Hi, Mercy
In a rush here, so replying your PM in the open forum, in case it helps others
--My mum's genetic test shows KRAS mutation. Practically speaking, I know there are certain kinds of targeted drugs are not useful on her right now.
With a KRAS mutation, Erbitux and Vectibix can't be used. There are certain data that certain submutation of KRAS, G13D, might respond to them, anyway, but you need further testing. Having or not having the mutation adds one more line of therapy, that might last months, but doesn't affect the curable/non curable status.
--Does it mean that my mum cant be cured unless the mutation being cured? (Even Avastin is not curing the disease but just pushing the deadline? And I am wondering even though we remove tumors in her body through surgery, is it very likely to develop again as the mutation is still in place...Am I right?)
You are right on every point. Even if the chemo or the monoclonal antibody, Avastin, make her NED --not evidence of disease--, that lasts during a while. It might be months or one year, but the cancer reappears. The KRAS mutation is not important, regarding that --it is what happens with all the unresectable metastatic CRC. Those who are metastatic and had one/two spots in the liver, or one/two on the lungs and had a resection, have durable responses; they are ''cured'', some people say. Still, we see recurrences.

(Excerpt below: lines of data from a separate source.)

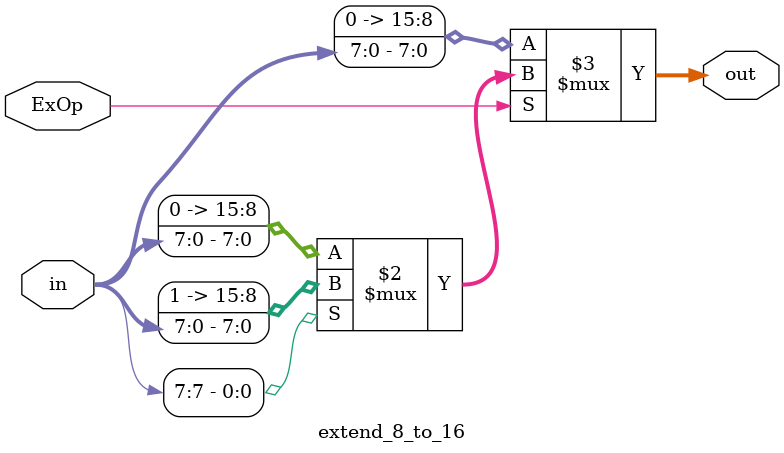
<source format=v>
`timescale 1ns/10ps

module tb_extend_8_to_16();

	wire [15:0] out;
	reg [7:0] in;
	reg ExOp;
	
	extend_8_to_16 uut(out, in, ExOp);
	
	initial
	begin
		#00 ExOp=1'b0 ; in=8'h02; 
		#20 ExOp=1'b0 ; in=8'hf2; 
		#20 ExOp=1'b1 ; in=8'h02; 
		#20 ExOp=1'b1 ; in=8'hf2; 
		#20 $stop;
	end 
	
	initial
	begin
	$monitor("time=%3d, in=%8b, out=%16b, ExOp=%b ",$time,in,out,ExOp);
	end
	
endmodule


module extend_8_to_16(out, in, ExOp);

	output reg [15:0] out;
	input  [7:0] in;
	input ExOp ;

	always@(in)
	begin
	out = (ExOp)?((in[7])?{8'hff,in}:{8'b0,in}):({8'b0,in}); 
	end
	
endmodule 
	
</source>
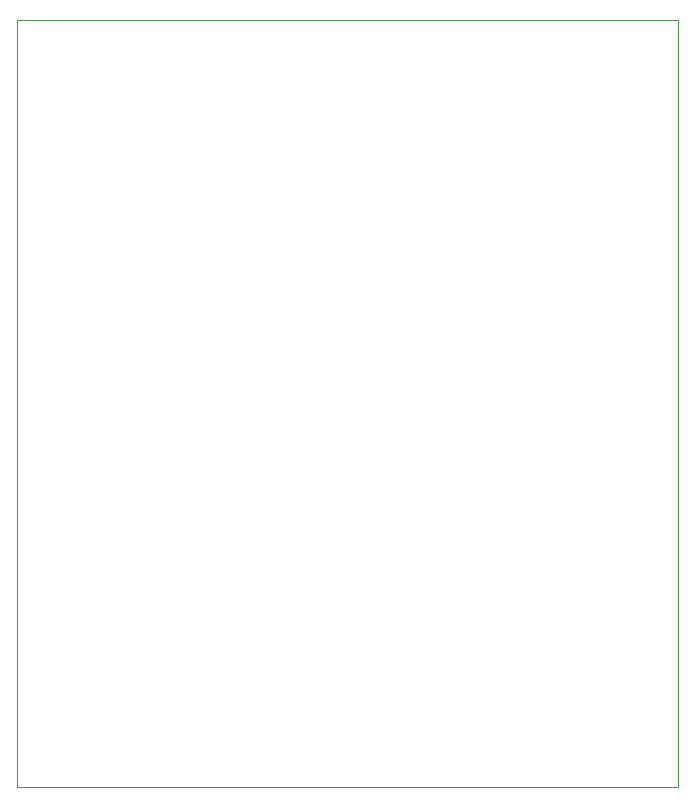
<source format=gm1>
G04 #@! TF.GenerationSoftware,KiCad,Pcbnew,9.0.0*
G04 #@! TF.CreationDate,2025-08-15T17:42:36+05:30*
G04 #@! TF.ProjectId,MAKEEN_Keypad_Test_PCB,4d414b45-454e-45f4-9b65-797061645f54,V1*
G04 #@! TF.SameCoordinates,Original*
G04 #@! TF.FileFunction,Profile,NP*
%FSLAX46Y46*%
G04 Gerber Fmt 4.6, Leading zero omitted, Abs format (unit mm)*
G04 Created by KiCad (PCBNEW 9.0.0) date 2025-08-15 17:42:36*
%MOMM*%
%LPD*%
G01*
G04 APERTURE LIST*
G04 #@! TA.AperFunction,Profile*
%ADD10C,0.050000*%
G04 #@! TD*
G04 APERTURE END LIST*
D10*
X117000000Y-54000000D02*
X173000000Y-54000000D01*
X173000000Y-119000000D01*
X117000000Y-119000000D01*
X117000000Y-54000000D01*
M02*

</source>
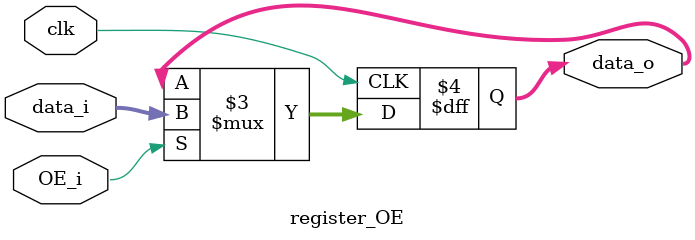
<source format=v>
module register_OE(clk, data_i, data_o, OE_i);
    parameter DATA_WITDH = 32;

    // Declare port type
    input clk, OE_i;
    input [DATA_WITDH - 1:0] data_i;
    output reg [DATA_WITDH - 1:0] data_o;

    always @ (posedge clk) 
    begin   
        data_o <= (OE_i == 1'b1) ? data_i : data_o;
    end
endmodule
</source>
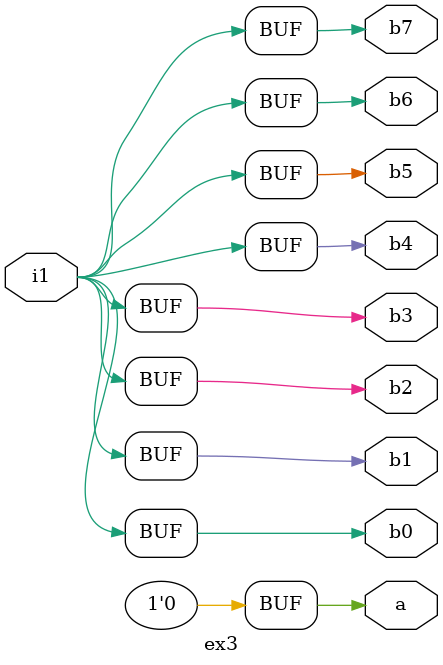
<source format=v>
module ex3(i1, b0, b1,b2, b3, b4, b5, b6,b7,a);
	input i1;
	output b0, b1,b2, b3, b4, b5, b6,b7,a;
	
	assign b0 = i1;
	assign b1 = i1;
   assign b2 = i1;
	assign b3 = i1;
	assign b4 = i1;
	assign b5 = i1;
	assign b6 = i1;
	assign b7 = i1;
	assign a = 0;


endmodule
</source>
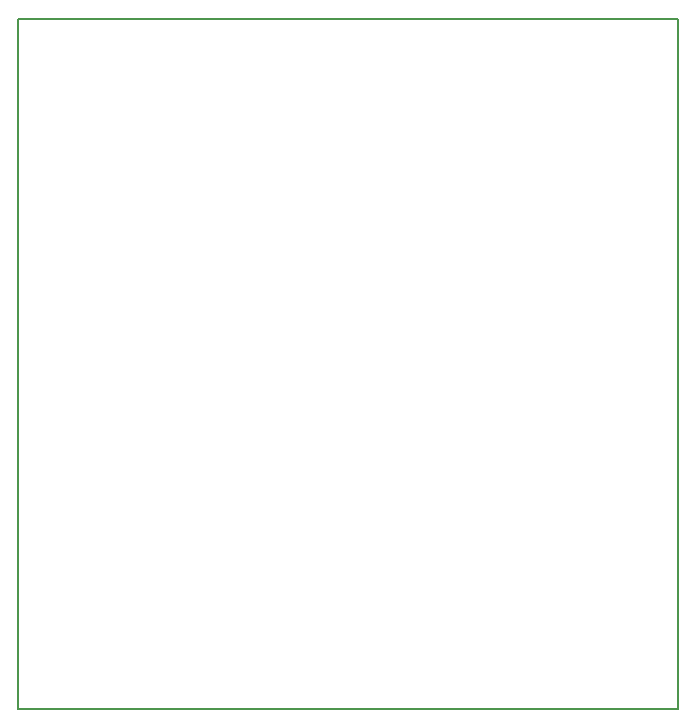
<source format=gko>
G04 #@! TF.FileFunction,Drawing*
%FSLAX46Y46*%
G04 Gerber Fmt 4.6, Leading zero omitted, Abs format (unit mm)*
G04 Created by KiCad (PCBNEW 4.0.0-rc1-stable) date 10/23/2015 7:55:34 PM*
%MOMM*%
G01*
G04 APERTURE LIST*
%ADD10C,0.100000*%
%ADD11C,0.200000*%
G04 APERTURE END LIST*
D10*
D11*
X48260000Y-139700000D02*
X48260000Y-81280000D01*
X104140000Y-139700000D02*
X48260000Y-139700000D01*
X104140000Y-81280000D02*
X104140000Y-139700000D01*
X48260000Y-81280000D02*
X104140000Y-81280000D01*
M02*

</source>
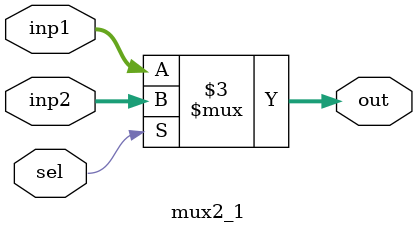
<source format=v>
module mux2_1 #(parameter N = 32, M = 32) (sel, inp1, inp2, out);

	input sel;
	input [N-1:0] inp1, inp2;
	output reg [M-1:0] out;
	
	always @ (*) begin
		case (sel)
			0: out = inp1;
			default: out = inp2;
		endcase
	end
	
endmodule

</source>
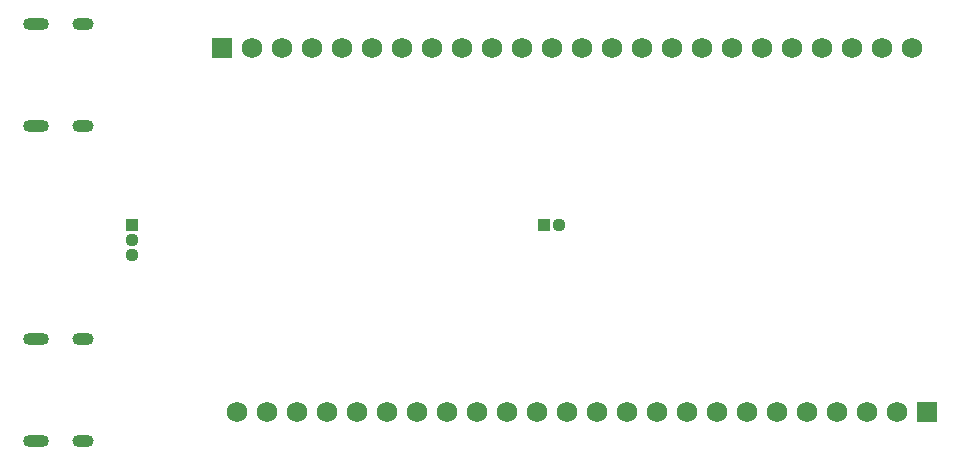
<source format=gbs>
G04*
G04 #@! TF.GenerationSoftware,Altium Limited,Altium Designer,24.5.2 (23)*
G04*
G04 Layer_Color=16711935*
%FSLAX25Y25*%
%MOIN*%
G70*
G04*
G04 #@! TF.SameCoordinates,F3A3955B-CDAA-4A41-8258-469B26568034*
G04*
G04*
G04 #@! TF.FilePolarity,Negative*
G04*
G01*
G75*
%ADD52C,0.06800*%
%ADD53R,0.06800X0.06800*%
%ADD54R,0.04400X0.04400*%
G04:AMPARAMS|DCode=55|XSize=39.37mil|YSize=86.61mil|CornerRadius=19.68mil|HoleSize=0mil|Usage=FLASHONLY|Rotation=270.000|XOffset=0mil|YOffset=0mil|HoleType=Round|Shape=RoundedRectangle|*
%AMROUNDEDRECTD55*
21,1,0.03937,0.04724,0,0,270.0*
21,1,0.00000,0.08661,0,0,270.0*
1,1,0.03937,-0.02362,0.00000*
1,1,0.03937,-0.02362,0.00000*
1,1,0.03937,0.02362,0.00000*
1,1,0.03937,0.02362,0.00000*
%
%ADD55ROUNDEDRECTD55*%
G04:AMPARAMS|DCode=56|XSize=39.37mil|YSize=70.87mil|CornerRadius=19.68mil|HoleSize=0mil|Usage=FLASHONLY|Rotation=270.000|XOffset=0mil|YOffset=0mil|HoleType=Round|Shape=RoundedRectangle|*
%AMROUNDEDRECTD56*
21,1,0.03937,0.03150,0,0,270.0*
21,1,0.00000,0.07087,0,0,270.0*
1,1,0.03937,-0.01575,0.00000*
1,1,0.03937,-0.01575,0.00000*
1,1,0.03937,0.01575,0.00000*
1,1,0.03937,0.01575,0.00000*
%
%ADD56ROUNDEDRECTD56*%
%ADD57C,0.04400*%
%ADD58R,0.04400X0.04400*%
D52*
X302500Y136500D02*
D03*
X292500D02*
D03*
X282500D02*
D03*
X272500D02*
D03*
X262500D02*
D03*
X252500D02*
D03*
X242500D02*
D03*
X232500D02*
D03*
X222500D02*
D03*
X212500D02*
D03*
X202500D02*
D03*
X192500D02*
D03*
X182500D02*
D03*
X172500D02*
D03*
X162500D02*
D03*
X152500D02*
D03*
X142500D02*
D03*
X132500D02*
D03*
X122500D02*
D03*
X112500D02*
D03*
X102500D02*
D03*
X92500D02*
D03*
X82500D02*
D03*
X297500Y15000D02*
D03*
X287500D02*
D03*
X277500D02*
D03*
X267500D02*
D03*
X257500D02*
D03*
X247500D02*
D03*
X237500D02*
D03*
X227500D02*
D03*
X217500D02*
D03*
X207500D02*
D03*
X197500D02*
D03*
X187500D02*
D03*
X177500D02*
D03*
X167500D02*
D03*
X157500D02*
D03*
X147500D02*
D03*
X137500D02*
D03*
X127500D02*
D03*
X117500D02*
D03*
X107500D02*
D03*
X97500D02*
D03*
X87500D02*
D03*
X77500D02*
D03*
D53*
X72500Y136500D02*
D03*
X307500Y15000D02*
D03*
D54*
X42500Y77500D02*
D03*
D55*
X10472Y39508D02*
D03*
Y5492D02*
D03*
Y144508D02*
D03*
Y110492D02*
D03*
D56*
X26221Y39508D02*
D03*
Y5492D02*
D03*
Y144508D02*
D03*
Y110492D02*
D03*
D57*
X42500Y72500D02*
D03*
X185000Y77500D02*
D03*
X42500Y67500D02*
D03*
D58*
X180000Y77500D02*
D03*
M02*

</source>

KRAS mutation is not relevant, at the present, for immunotherapy. What it is important is knowing if a patient is MSS --like 85 per cent of CRC-- or MSI-high --the rest. For those MSI-high, immunotherapy *monotherapy* (that is, on its own, like Keytruda, Opdivo, etc.) might mean ''durable'' response --as cautiously veckon said. For the rest, the MSS, being unresectable, the treatment that offers some chance of durable response is a *combination* immunotherapy trial (many times, an anti PD-1) PLUS ''something else''. That would be also the path for the MSI-high who doesn't respond to immunotherapy on its own, or progress on it.
In my signature, there is a link to a trial finder for MSS --most trials are for MSI-high, too-- that our fellow Tom Marsilje (DK37, in this forum) curates.
I already mentioned one trial that you have available in HK.
On the other hand, the best clinical data that we have of immunotherapy working for MSS is for a cohort where most were KRAS mutant. See literature in the thread from your HK colleague:
viewtopic.php?f=1&t=58371I hope I didn't make many mistakes... Hang in there!